Icahn Institute for Genomics and Multiscale Biology and Department of Genetics and Genomic Sciences, Icahn School of Medicine at Mount Sinai, New York, NY, USA.
Division of Pulmonary and Critical Care Medicine, Department of Medicine, Stanford University School of Medicine, Stanford, CA, USA.
Sci Rep. 2018 Jun 11;8(1):8826. doi: 10.1038/s41598-018-27189-4.

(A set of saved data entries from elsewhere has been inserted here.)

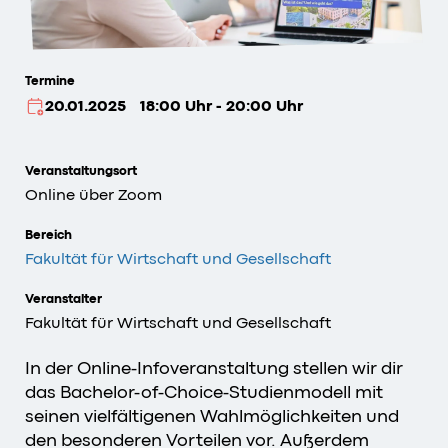
Termine
20.01.2025
18:00 Uhr - 20:00 Uhr
Veranstaltungsort
Online über Zoom
Bereich
Fakultät für Wirtschaft und Gesellschaft
Veranstalter
Fakultät für Wirtschaft und Gesellschaft
In der Online-Infoveranstaltung stellen wir dir
das Bachelor-of-Choice-Studienmodell mit
seinen vielfältigenen Wahlmöglichkeiten und
den besonderen Vorteilen vor. Außerdem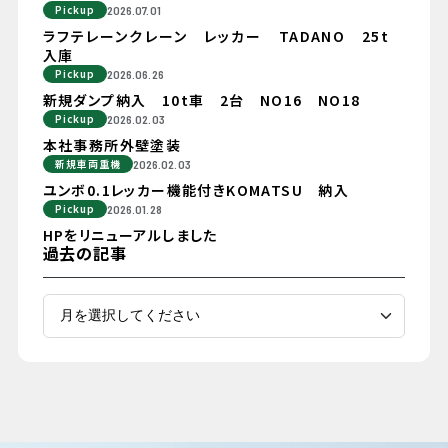
Pickup
2026.07.01
ラフテレーンクレーン レッカー TADANO 25t
入庫
Pickup
2026.06.26
新規ダンプ納入 10t車 2台 NO16 NO18
Pickup
2026.02.03
本社事務所外壁塗装
新規車両重機
2026.02.03
ユンボ0.1レッカー機能付きKOMATSU 納入
Pickup
2026.01.28
HPをリニューアルしました
過去の記事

Asthma is a common, under-diagnosed disease affecting all ages. We sought to identify a nasal brush-based classifier of mild/moderate asthma. 190 subjects with mild/moderate asthma and controls underwent nasal brushing and RNA sequencing of nasal samples. A machine learning-based pipeline identified an asthma classifier consisting of 90 genes interpreted via an L2-regularized logistic regression classification model. This classifier performed with strong predictive value and sensitivity across eight test sets, including (1) a test set of independent asthmatic and control subjects profiled by RNA sequencing (positive and negative predictive values of 1.00 and 0.96, respectively; AUC of 0.994), (2) two independent case-control cohorts of asthma profiled by microarray, and (3) five cohorts with other respiratory conditions (allergic rhinitis, upper respiratory infection, cystic fibrosis, smoking), where the classifier had a low to zero misclassification rate. Following validation in large, prospective cohorts, this classifier could be developed into a nasal biomarker of asthma.
哮喘是一种常见的、诊断不足的疾病,影响所有年龄段。我们试图确定一种基于鼻腔刷的轻度/中度哮喘分类器。190 名轻度/中度哮喘患者和对照组接受了鼻腔刷检和鼻腔样本的 RNA 测序。基于机器学习的管道确定了一个由 90 个基因组成的哮喘分类器,这些基因通过 L2 正则化逻辑回归分类模型进行解释。该分类器在包括(1)由 RNA 测序进行特征分析的独立哮喘和对照组测试集(阳性和阴性预测值分别为 1.00 和 0.96,AUC 为 0.994),(2)两个通过微阵列进行哮喘特征分析的独立病例对照队列,以及(3)五个具有其他呼吸道疾病(过敏性鼻炎、上呼吸道感染、囊性纤维化、吸烟)的队列在内的八个测试集中具有很强的预测价值和灵敏度,该分类器的错误分类率低至为零。在大型前瞻性队列中验证后,该分类器可开发为哮喘的鼻腔生物标志物。